### EXERCISE REQUIREMENTS
Copy the listing exactly, please, and keep every picture out of it.

'''

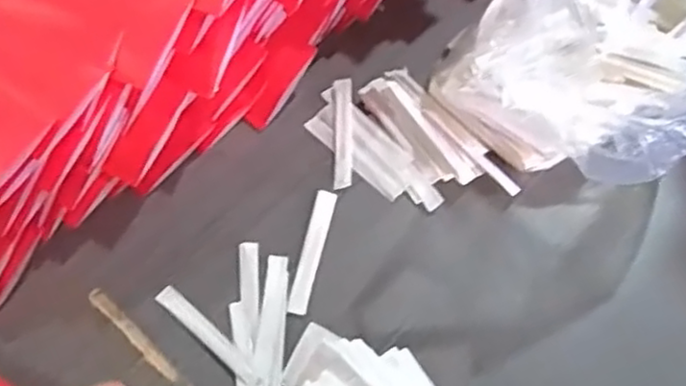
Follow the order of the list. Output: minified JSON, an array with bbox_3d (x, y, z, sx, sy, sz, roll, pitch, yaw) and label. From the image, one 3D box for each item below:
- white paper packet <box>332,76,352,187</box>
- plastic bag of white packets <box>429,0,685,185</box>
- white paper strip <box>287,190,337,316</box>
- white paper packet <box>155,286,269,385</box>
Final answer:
[{"bbox_3d":[0.000,-0.047,0.527,0.014,0.006,0.092,0,64,0],"label":"white paper packet"},{"bbox_3d":[0.191,-0.123,0.493,0.174,0.132,0.257,30,68,14],"label":"plastic bag of white packets"},{"bbox_3d":[-0.022,0.040,0.484,0.014,0.004,0.092,12,65,6],"label":"white paper strip"},{"bbox_3d":[-0.086,0.096,0.459,0.095,0.004,0.012,38,70,17],"label":"white paper packet"}]

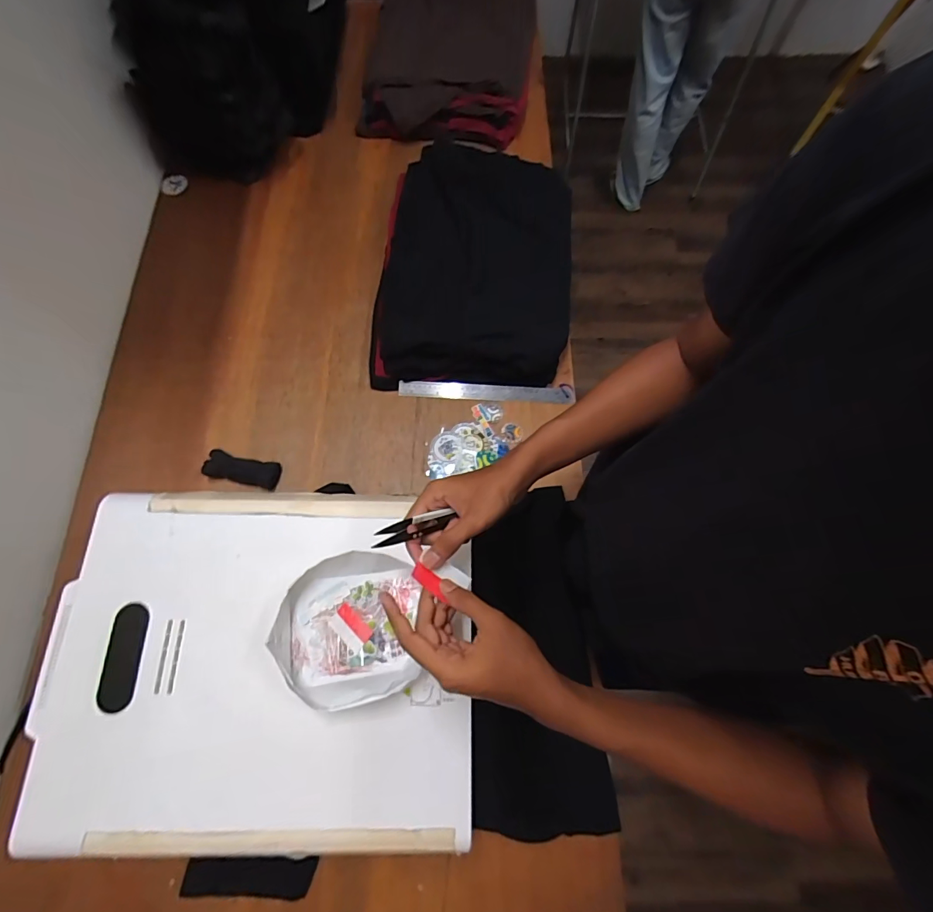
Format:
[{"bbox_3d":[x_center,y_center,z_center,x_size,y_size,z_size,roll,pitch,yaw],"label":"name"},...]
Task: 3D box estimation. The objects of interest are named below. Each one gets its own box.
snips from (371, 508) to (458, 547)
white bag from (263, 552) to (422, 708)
[{"bbox_3d":[-0.051,0.071,0.428,0.089,0.021,0.016,-11,69,-42],"label":"snips"},{"bbox_3d":[-0.136,0.203,0.522,0.173,0.044,0.166,1,70,-1],"label":"white bag"}]

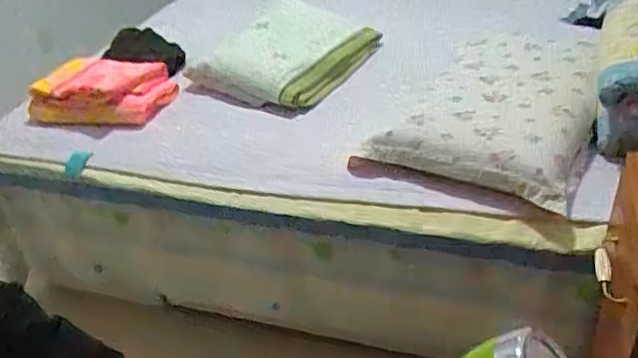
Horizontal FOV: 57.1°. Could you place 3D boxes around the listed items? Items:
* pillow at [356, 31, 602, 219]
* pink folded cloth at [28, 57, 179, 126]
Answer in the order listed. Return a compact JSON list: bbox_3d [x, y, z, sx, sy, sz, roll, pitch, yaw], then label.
[{"bbox_3d":[0.415,-0.192,1.386,0.438,0.150,0.672,13,40,23],"label":"pillow"},{"bbox_3d":[-0.580,-0.250,1.590,0.362,0.091,0.267,6,38,15],"label":"pink folded cloth"}]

'''

### PROBLEM SOLUTION
Follow the order of the list. Output: minified JSON, an array with bbox_3d (x, y, z, sx, sy, sz, roll, pitch, yaw) and label. From the image, one 3D box for each item below:
- white paper packet <box>332,76,352,187</box>
- plastic bag of white packets <box>429,0,685,185</box>
- white paper strip <box>287,190,337,316</box>
- white paper packet <box>155,286,269,385</box>
Final answer:
[{"bbox_3d":[0.000,-0.047,0.527,0.014,0.006,0.092,0,64,0],"label":"white paper packet"},{"bbox_3d":[0.191,-0.123,0.493,0.174,0.132,0.257,30,68,14],"label":"plastic bag of white packets"},{"bbox_3d":[-0.022,0.040,0.484,0.014,0.004,0.092,12,65,6],"label":"white paper strip"},{"bbox_3d":[-0.086,0.096,0.459,0.095,0.004,0.012,38,70,17],"label":"white paper packet"}]

Format:
[{"bbox_3d":[x_center,y_center,z_center,x_size,y_size,z_size,roll,pitch,yaw],"label":"name"},...]
Task: 3D box estimation. The objects of interest are named below. Each one gets its own box.
snips from (371, 508) to (458, 547)
white bag from (263, 552) to (422, 708)
[{"bbox_3d":[-0.051,0.071,0.428,0.089,0.021,0.016,-11,69,-42],"label":"snips"},{"bbox_3d":[-0.136,0.203,0.522,0.173,0.044,0.166,1,70,-1],"label":"white bag"}]

Horizontal FOV: 57.1°. Could you place 3D boxes around the listed items? Items:
* pillow at [356, 31, 602, 219]
* pink folded cloth at [28, 57, 179, 126]
Answer in the order listed. Return a compact JSON list: bbox_3d [x, y, z, sx, sy, sz, roll, pitch, yaw], then label.
[{"bbox_3d":[0.415,-0.192,1.386,0.438,0.150,0.672,13,40,23],"label":"pillow"},{"bbox_3d":[-0.580,-0.250,1.590,0.362,0.091,0.267,6,38,15],"label":"pink folded cloth"}]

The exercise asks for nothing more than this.